Whenever the word “abortifacient” is uttered, the attack-on-science banner is raised. We’re down to molecules and bio-chemistry at that point. But, it is an attempt to drag contraception onto safer ground, or, at least, ground they have captured, the well-tilled anti-abortion fields.

But another important, but hardly mentioned, reason the Bishops don’t want to talk about contraception is it makes them talk about themselves, which highlights, in the starkest ways, the all-male hierarchy of the Catholic Church and its women problem. The control of women. And the Bishops did not want to get into any of that, since it is obvious to all that a totally male clergy, saddled with a vow of celibacy, wants its parishioners to be like them, mostly celibate, however preposterous that sounds today. Abortion, however, lets the Bishops talk about two people, one of whom might be male.

The pro-abortion movement has been saddled with a all-too-focused name. It’s actually a pro-woman movement, insofar it was always women who took the lead to change the laws of the land. The pro-“life” anti-abortion movement, began as a male-dominated movement and male figures are featured most prominently still. You should have seen the odious figures who showed up at Notre Dame when President Obama’s commencement speech was announced: Alan Keyes and Randall Terry, grubbing for attention (which they got).

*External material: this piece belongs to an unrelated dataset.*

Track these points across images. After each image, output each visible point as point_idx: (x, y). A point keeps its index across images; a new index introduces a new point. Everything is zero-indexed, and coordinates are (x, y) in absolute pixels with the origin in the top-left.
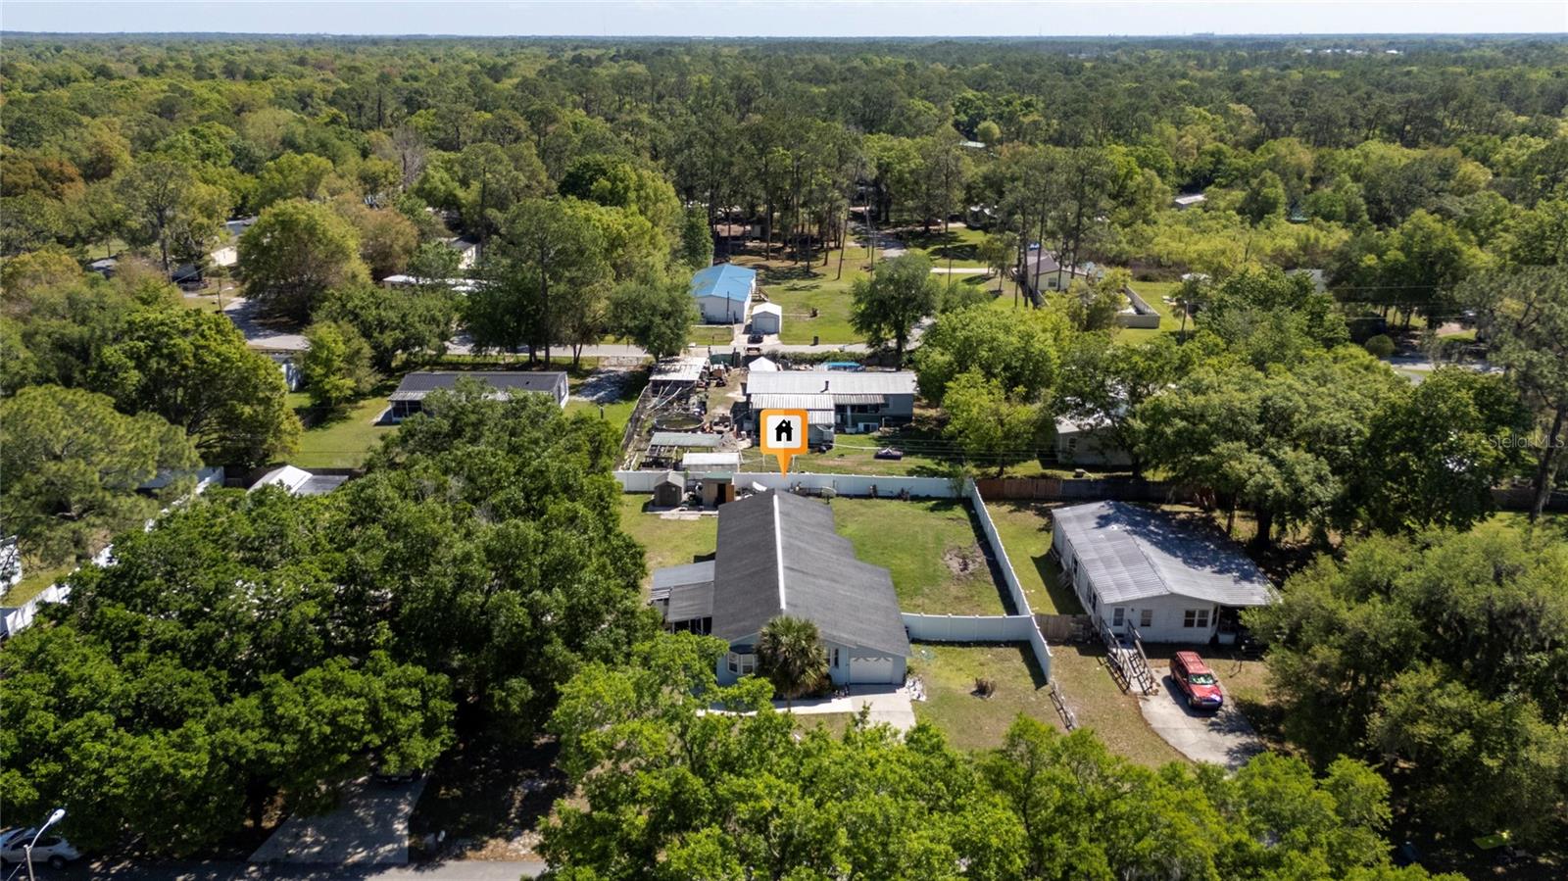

Since the early 70s and the passage of Roe v. Wade the term Catholic Right has been more or less coined. Back when I originally published The Harrisburg 7 and the New Catholic Left–there is a new edition with a fresh Afterword out – what was new was the Catholic Left. There had been the old Dorothy Day Catholic Left, but the anti-war priests and nuns of the Vietnam period were the New.

They were in opposition to the Bishops back then, too; but the Catholic Church wasn’t thought of as the “Right” back then. The Bishops were, of course, that, but then there was no need for labels. But over the decades a Catholic Right was created, or, rather, more pertinently, a religious right was hatched, to try to ecumenically turn back the progressive impulses that reared their multiple heads throughout the period. The Catholic Bishops being the repository of authority does not go unchallenged, as Gary Gutting effectively points out.

Natural law, of course, is full of contraception. Garry Wills goes into the theological background of “natural law,“ but I prefer a more pragmatic approach: Fertilized eggs are lost in the thousands, if not millions, world-wide by couples trying to get pregnant. (There is always a poignance in the case of couples trying to get pregnant and the majority who are trying to avoid it, or those who become pregnant at the drop of a hat.) And Natural law also includes the ever-present, it seems, tried-and-true, centuries old, methods of birth control that include famine, pestilence, natural disasters; and, in place of abortion, we have infanticide. You see where all this sort of logic can lead.

Catholics have wrestled with contraception and the Church’s teachings on it over the decades, generation by generation. The younger generation seems to be wrestling less, given the advances in the methods of contraception now available. One of my sisters (I’m from a family of eight children) got birth control pills back in the 1960s when the doses involved would choke a horse (or, at least, make a horse infertile), because of her “irregular” periods, before she went off to a nunnery for a couple of years.

My mother, at the same time, had three painful, late miscarriages in a row, after having her eighth child, when a friendly priest finally permitted her to use birth control, saying she had brought enough Catholic children into the world. Such stories of my mother’s generation are legion – and often heartrending.

But, enough. Religion may no longer be the opiate of the people, but it is certainly the father – not the mother – of all political wedge issues.